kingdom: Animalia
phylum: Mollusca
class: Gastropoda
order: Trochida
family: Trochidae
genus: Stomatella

---

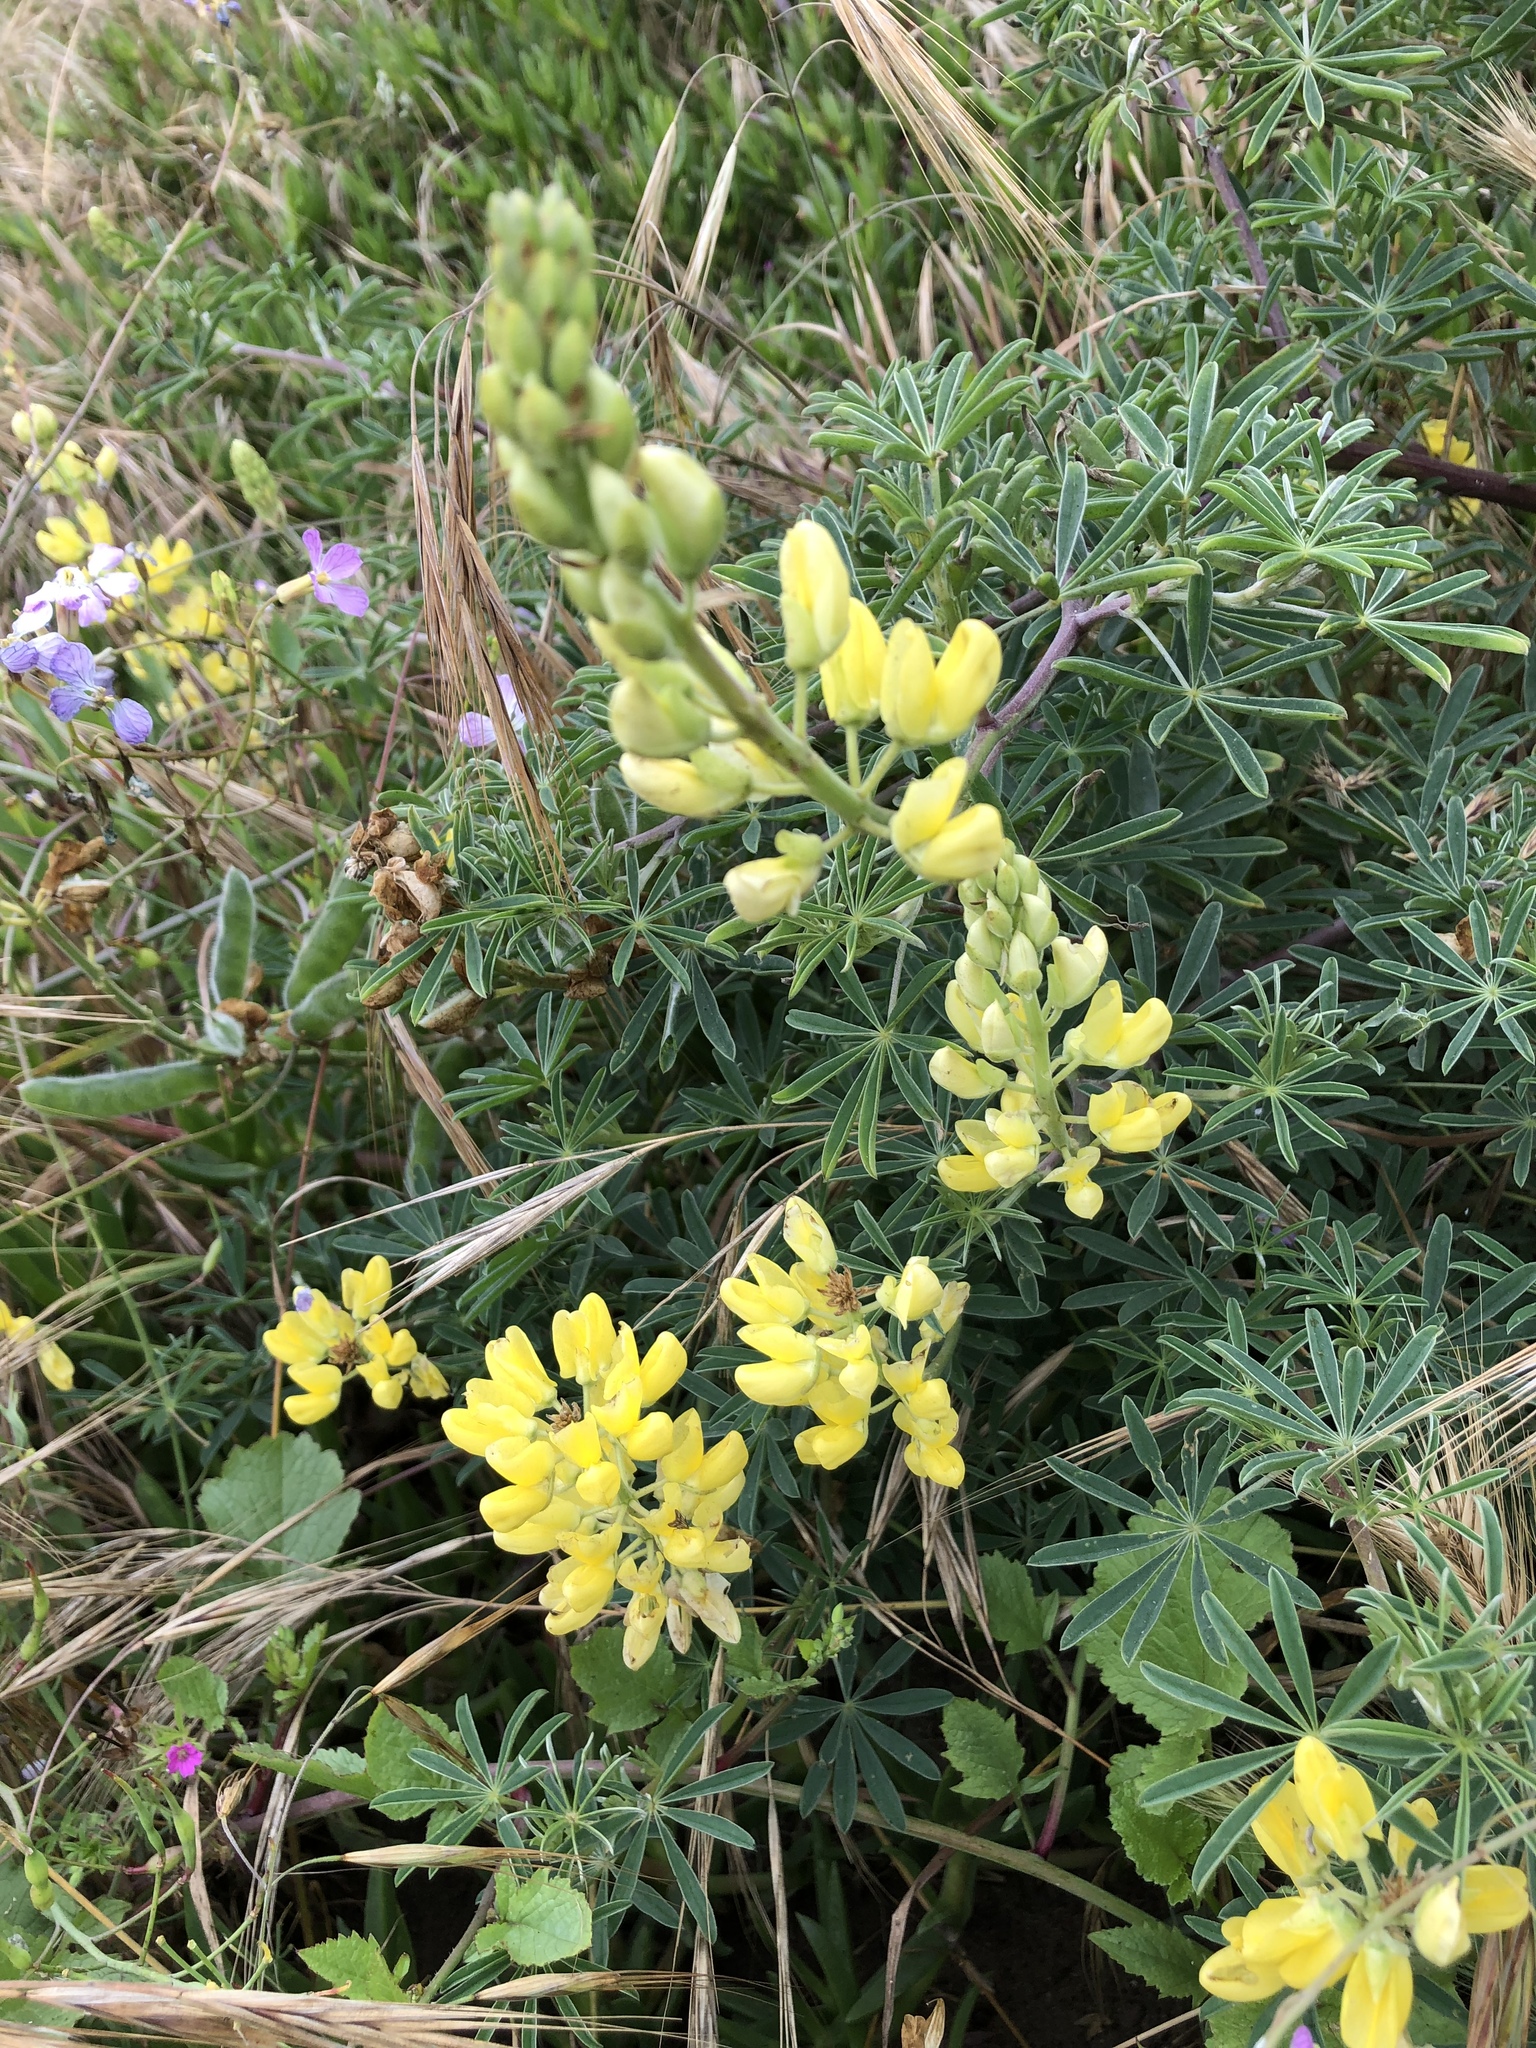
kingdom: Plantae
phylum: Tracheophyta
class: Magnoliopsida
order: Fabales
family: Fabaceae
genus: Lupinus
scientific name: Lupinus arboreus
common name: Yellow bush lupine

SET TASK
Write out word for word the lines of the data between the line holding "order: Fabales" and the line holding "common name: Yellow bush lupine", inclusive.

REPLY
order: Fabales
family: Fabaceae
genus: Lupinus
scientific name: Lupinus arboreus
common name: Yellow bush lupine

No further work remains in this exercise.